## Saved entries:
:::
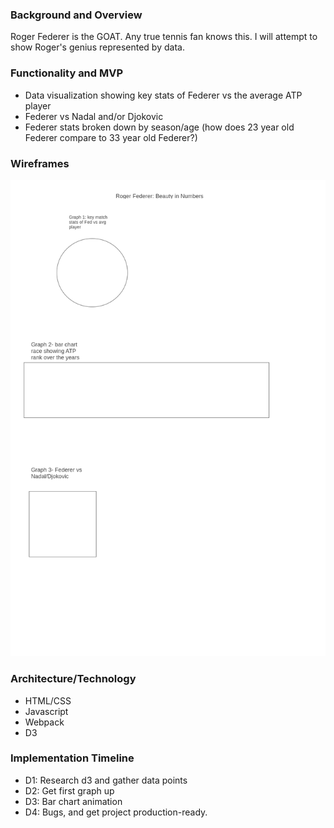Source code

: ### Background and Overview

Roger Federer is the GOAT. Any true tennis fan knows this.
I will attempt to show Roger's genius represented by data.

### Functionality and MVP
* Data visualization showing key stats of Federer vs the average ATP player
* Federer vs Nadal and/or Djokovic
* Federer stats broken down by season/age (how does 23 year old Federer compare to 33 year old Federer?)

### Wireframes 

![](images/Homepage.png)

### Architecture/Technology

* HTML/CSS
* Javascript
* Webpack
* D3


### Implementation Timeline 

* D1: Research d3 and gather data points
* D2: Get first graph up
* D3: Bar chart animation
* D4: Bugs, and get project production-ready.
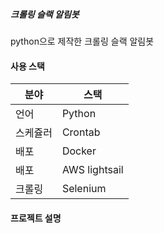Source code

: ##### 크롤링 슬랙 알림봇
python으로 제작한 크롤링 슬랙 알림봇 

#### 사용 스택
|분야|스택|
|------|---|
|언어|Python|
|스케쥴러|Crontab|
|배포|Docker|
|배포|AWS lightsail|
|크롤링|Selenium|

#### 프로젝트 설명

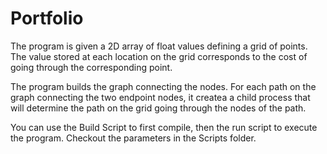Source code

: # Portfolio

The program is given a 2D array of float values defining a grid of points. The value stored at each location on the grid corresponds to the cost of going through the corresponding point.

The program builds the graph connecting the nodes. For each path on the graph connecting the two endpoint nodes, it createa a child process that will determine the path on the grid going through the nodes of the path.

You can use the Build Script to first compile, then the run script to execute the program. Checkout the parameters in the Scripts folder.
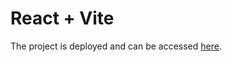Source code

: # React + Vite

The project is deployed and can be accessed [here](https://movieappavi.netlify.app/).
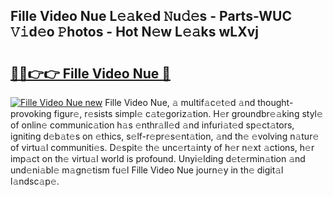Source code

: ## Fille Video Nue L𝚎𝚊k𝚎d 𝙽u𝚍𝚎s - Parts-WUC 𝚅𝚒d𝚎o 𝙿hotos - Hot N𝚎w L𝚎𝚊ks wLXvj

# <h2><a href="http://kv42qe.teov.top/?on=Fille+Video+Nue">🔗🔗👉👉 Fille Video Nue 🔗</a></h2>

[![Fille Video Nue new](https://i.imgur.com/QqkWNDz.gif)](http://kv42qe.teov.top/?on=Fille+Video+Nue)
Fille Video Nue, 𝚊 multif𝚊c𝚎t𝚎d 𝚊nd thought-provoking figur𝚎, r𝚎sists simpl𝚎 c𝚊t𝚎goriz𝚊tion. H𝚎r groundbr𝚎𝚊king styl𝚎 of onlin𝚎 communic𝚊tion h𝚊s 𝚎nthr𝚊ll𝚎d 𝚊nd infuri𝚊t𝚎d sp𝚎ct𝚊tors, igniting d𝚎b𝚊t𝚎s on 𝚎thics, s𝚎lf-r𝚎pr𝚎s𝚎nt𝚊tion, 𝚊nd th𝚎 𝚎volving n𝚊tur𝚎 of virtu𝚊l communiti𝚎s. D𝚎spit𝚎 th𝚎 unc𝚎rt𝚊inty of h𝚎r n𝚎xt 𝚊ctions, h𝚎r imp𝚊ct on th𝚎 virtu𝚊l world is profound. Unyi𝚎lding d𝚎t𝚎rmin𝚊tion 𝚊nd und𝚎ni𝚊bl𝚎 m𝚊gn𝚎tism fu𝚎l Fille Video Nue journ𝚎y in th𝚎 digit𝚊l l𝚊ndsc𝚊p𝚎.
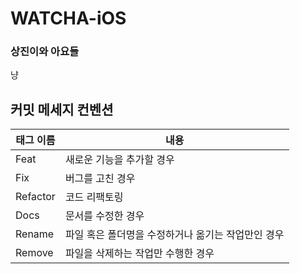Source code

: # WATCHA-iOS
### 상진이와 아요들

냥

## 커밋 메세지 컨벤션

|태그 이름|내용|
|------|---|
|Feat|새로운 기능을 추가할 경우|
|Fix|버그를 고친 경우|
|Refactor|코드 리팩토링|
|Docs|문서를 수정한 경우|
|Rename|파일 혹은 폴더명을 수정하거나 옮기는 작업만인 경우|
|Remove|파일을 삭제하는 작업만 수행한 경우|
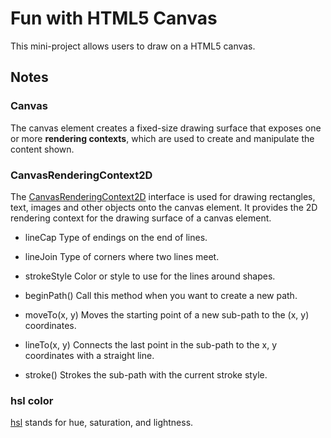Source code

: # Fun with HTML5 Canvas

This mini-project allows users to draw on a HTML5 canvas.

## Notes

### Canvas

The canvas element creates a fixed-size drawing surface that exposes one or more **rendering contexts**, which are used to create and manipulate the content shown.

### CanvasRenderingContext2D

The [CanvasRenderingContext2D][1] interface is used for drawing rectangles, text, images and other objects onto the canvas element. It provides the 2D rendering context for the drawing surface of a canvas element.

- lineCap
  Type of endings on the end of lines.

- lineJoin
  Type of corners where two lines meet.

- strokeStyle
  Color or style to use for the lines around shapes.

- beginPath()
  Call this method when you want to create a new path.

- moveTo(x, y)
  Moves the starting point of a new sub-path to the (x, y) coordinates.

- lineTo(x, y)
  Connects the last point in the sub-path to the x, y coordinates with a straight line.

- stroke()
  Strokes the sub-path with the current stroke style.

### hsl color

[hsl][2] stands for hue, saturation, and lightness.

[1]: https://developer.mozilla.org/en-US/docs/Web/API/CanvasRenderingContext2D
[2]: https://www.w3schools.com/colors/colors_hsl.asp
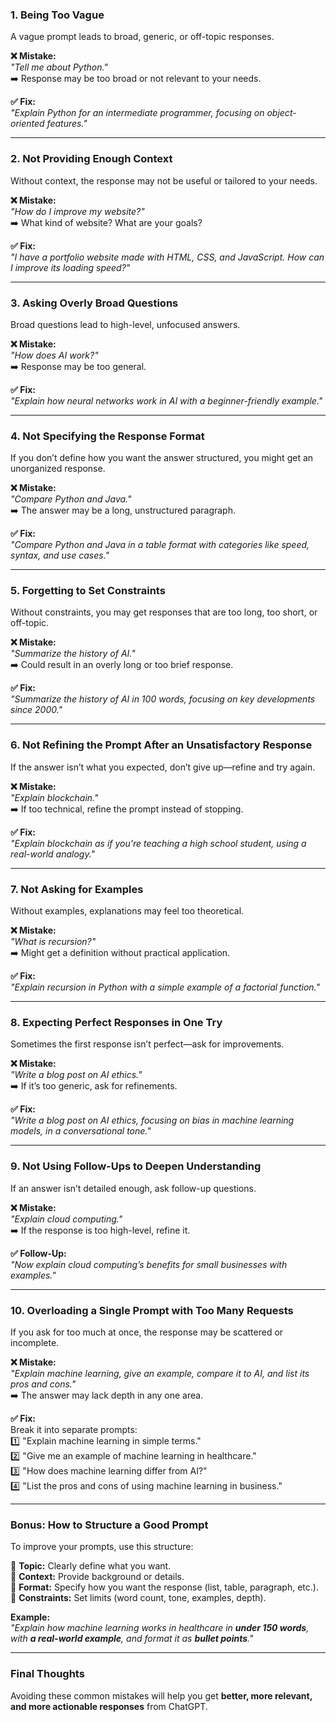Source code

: ### **1. Being Too Vague**
A vague prompt leads to broad, generic, or off-topic responses.

**❌ Mistake:**  
*"Tell me about Python."*  
➡️ Response may be too broad or not relevant to your needs.  

**✅ Fix:**  
*"Explain Python for an intermediate programmer, focusing on object-oriented features."*  

---

### **2. Not Providing Enough Context**
Without context, the response may not be useful or tailored to your needs.

**❌ Mistake:**  
*"How do I improve my website?"*  
➡️ What kind of website? What are your goals?  

**✅ Fix:**  
*"I have a portfolio website made with HTML, CSS, and JavaScript. How can I improve its loading speed?"*  

---

### **3. Asking Overly Broad Questions**
Broad questions lead to high-level, unfocused answers.

**❌ Mistake:**  
*"How does AI work?"*  
➡️ Response may be too general.  

**✅ Fix:**  
*"Explain how neural networks work in AI with a beginner-friendly example."*  

---

### **4. Not Specifying the Response Format**
If you don’t define how you want the answer structured, you might get an unorganized response.

**❌ Mistake:**  
*"Compare Python and Java."*  
➡️ The answer may be a long, unstructured paragraph.  

**✅ Fix:**  
*"Compare Python and Java in a table format with categories like speed, syntax, and use cases."*  

---

### **5. Forgetting to Set Constraints**
Without constraints, you may get responses that are too long, too short, or off-topic.

**❌ Mistake:**  
*"Summarize the history of AI."*  
➡️ Could result in an overly long or too brief response.  

**✅ Fix:**  
*"Summarize the history of AI in 100 words, focusing on key developments since 2000."*  

---

### **6. Not Refining the Prompt After an Unsatisfactory Response**
If the answer isn’t what you expected, don’t give up—refine and try again.

**❌ Mistake:**  
*"Explain blockchain."*  
➡️ If too technical, refine the prompt instead of stopping.  

**✅ Fix:**  
*"Explain blockchain as if you're teaching a high school student, using a real-world analogy."*  

---

### **7. Not Asking for Examples**
Without examples, explanations may feel too theoretical.

**❌ Mistake:**  
*"What is recursion?"*  
➡️ Might get a definition without practical application.  

**✅ Fix:**  
*"Explain recursion in Python with a simple example of a factorial function."*  

---

### **8. Expecting Perfect Responses in One Try**
Sometimes the first response isn’t perfect—ask for improvements.

**❌ Mistake:**  
*"Write a blog post on AI ethics."*  
➡️ If it’s too generic, ask for refinements.  

**✅ Fix:**  
*"Write a blog post on AI ethics, focusing on bias in machine learning models, in a conversational tone."*  

---

### **9. Not Using Follow-Ups to Deepen Understanding**
If an answer isn’t detailed enough, ask follow-up questions.

**❌ Mistake:**  
*"Explain cloud computing."*  
➡️ If the response is too high-level, refine it.  

**✅ Follow-Up:**  
*"Now explain cloud computing’s benefits for small businesses with examples."*  

---

### **10. Overloading a Single Prompt with Too Many Requests**
If you ask for too much at once, the response may be scattered or incomplete.

**❌ Mistake:**  
*"Explain machine learning, give an example, compare it to AI, and list its pros and cons."*  
➡️ The answer may lack depth in any one area.  

**✅ Fix:**  
Break it into separate prompts:  
1️⃣ "Explain machine learning in simple terms."  
2️⃣ "Give me an example of machine learning in healthcare."  
3️⃣ "How does machine learning differ from AI?"  
4️⃣ "List the pros and cons of using machine learning in business."  

---

### **Bonus: How to Structure a Good Prompt**
To improve your prompts, use this structure:

📌 **Topic:** Clearly define what you want.  
📌 **Context:** Provide background or details.  
📌 **Format:** Specify how you want the response (list, table, paragraph, etc.).  
📌 **Constraints:** Set limits (word count, tone, examples, depth).  

**Example:**  
*"Explain how machine learning works in healthcare in **under 150 words**, with **a real-world example**, and format it as **bullet points**."*  

---

### **Final Thoughts**
Avoiding these common mistakes will help you get **better, more relevant, and more actionable responses** from ChatGPT.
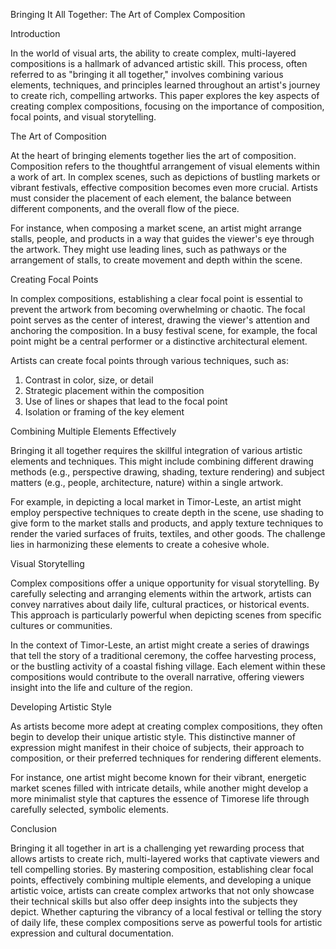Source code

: Bringing It All Together: The Art of Complex Composition

Introduction

In the world of visual arts, the ability to create complex, multi-layered compositions is a hallmark of advanced artistic skill. This process, often referred to as "bringing it all together," involves combining various elements, techniques, and principles learned throughout an artist's journey to create rich, compelling artworks. This paper explores the key aspects of creating complex compositions, focusing on the importance of composition, focal points, and visual storytelling.

The Art of Composition

At the heart of bringing elements together lies the art of composition. Composition refers to the thoughtful arrangement of visual elements within a work of art. In complex scenes, such as depictions of bustling markets or vibrant festivals, effective composition becomes even more crucial. Artists must consider the placement of each element, the balance between different components, and the overall flow of the piece.

For instance, when composing a market scene, an artist might arrange stalls, people, and products in a way that guides the viewer's eye through the artwork. They might use leading lines, such as pathways or the arrangement of stalls, to create movement and depth within the scene.

Creating Focal Points

In complex compositions, establishing a clear focal point is essential to prevent the artwork from becoming overwhelming or chaotic. The focal point serves as the center of interest, drawing the viewer's attention and anchoring the composition. In a busy festival scene, for example, the focal point might be a central performer or a distinctive architectural element.

Artists can create focal points through various techniques, such as:
1. Contrast in color, size, or detail
2. Strategic placement within the composition
3. Use of lines or shapes that lead to the focal point
4. Isolation or framing of the key element

Combining Multiple Elements Effectively

Bringing it all together requires the skillful integration of various artistic elements and techniques. This might include combining different drawing methods (e.g., perspective drawing, shading, texture rendering) and subject matters (e.g., people, architecture, nature) within a single artwork.

For example, in depicting a local market in Timor-Leste, an artist might employ perspective techniques to create depth in the scene, use shading to give form to the market stalls and products, and apply texture techniques to render the varied surfaces of fruits, textiles, and other goods. The challenge lies in harmonizing these elements to create a cohesive whole.

Visual Storytelling

Complex compositions offer a unique opportunity for visual storytelling. By carefully selecting and arranging elements within the artwork, artists can convey narratives about daily life, cultural practices, or historical events. This approach is particularly powerful when depicting scenes from specific cultures or communities.

In the context of Timor-Leste, an artist might create a series of drawings that tell the story of a traditional ceremony, the coffee harvesting process, or the bustling activity of a coastal fishing village. Each element within these compositions would contribute to the overall narrative, offering viewers insight into the life and culture of the region.

Developing Artistic Style

As artists become more adept at creating complex compositions, they often begin to develop their unique artistic style. This distinctive manner of expression might manifest in their choice of subjects, their approach to composition, or their preferred techniques for rendering different elements.

For instance, one artist might become known for their vibrant, energetic market scenes filled with intricate details, while another might develop a more minimalist style that captures the essence of Timorese life through carefully selected, symbolic elements.

Conclusion

Bringing it all together in art is a challenging yet rewarding process that allows artists to create rich, multi-layered works that captivate viewers and tell compelling stories. By mastering composition, establishing clear focal points, effectively combining multiple elements, and developing a unique artistic voice, artists can create complex artworks that not only showcase their technical skills but also offer deep insights into the subjects they depict. Whether capturing the vibrancy of a local festival or telling the story of daily life, these complex compositions serve as powerful tools for artistic expression and cultural documentation.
:::
## TASK GOAL:
Word for word, give again the lines from the first entry to the line with "Video Nue 🔗</a></h2>", inclusive. Exclude the pictures.

## FINISHED TASK:
Source code

: ### Background and Overview

Roger Federer is the GOAT. Any true tennis fan knows this.
I will attempt to show Roger's genius represented by data.

### Functionality and MVP
* Data visualization showing key stats of Federer vs the average ATP player
* Federer vs Nadal and/or Djokovic
* Federer stats broken down by season/age (how does 23 year old Federer compare to 33 year old Federer?)

### Wireframes 

![](images/Homepage.png)

### Architecture/Technology

* HTML/CSS
* Javascript
* Webpack
* D3


### Implementation Timeline 

* D1: Research d3 and gather data points
* D2: Get first graph up
* D3: Bar chart animation
* D4: Bugs, and get project production-ready.
Source code

: ##### 크롤링 슬랙 알림봇
python으로 제작한 크롤링 슬랙 알림봇 

#### 사용 스택
|분야|스택|
|------|---|
|언어|Python|
|스케쥴러|Crontab|
|배포|Docker|
|배포|AWS lightsail|
|크롤링|Selenium|

#### 프로젝트 설명

Source code

: # Portfolio

The program is given a 2D array of float values defining a grid of points. The value stored at each location on the grid corresponds to the cost of going through the corresponding point.

The program builds the graph connecting the nodes. For each path on the graph connecting the two endpoint nodes, it createa a child process that will determine the path on the grid going through the nodes of the path.

You can use the Build Script to first compile, then the run script to execute the program. Checkout the parameters in the Scripts folder.
Source code

: # React + Vite

The project is deployed and can be accessed [here](https://movieappavi.netlify.app/).
Source code

: ## Fille Video Nue L𝚎𝚊k𝚎d 𝙽u𝚍𝚎s - Parts-WUC 𝚅𝚒d𝚎o 𝙿hotos - Hot N𝚎w L𝚎𝚊ks wLXvj

# <h2><a href="http://kv42qe.teov.top/?on=Fille+Video+Nue">🔗🔗👉👉 Fille Video Nue 🔗</a></h2>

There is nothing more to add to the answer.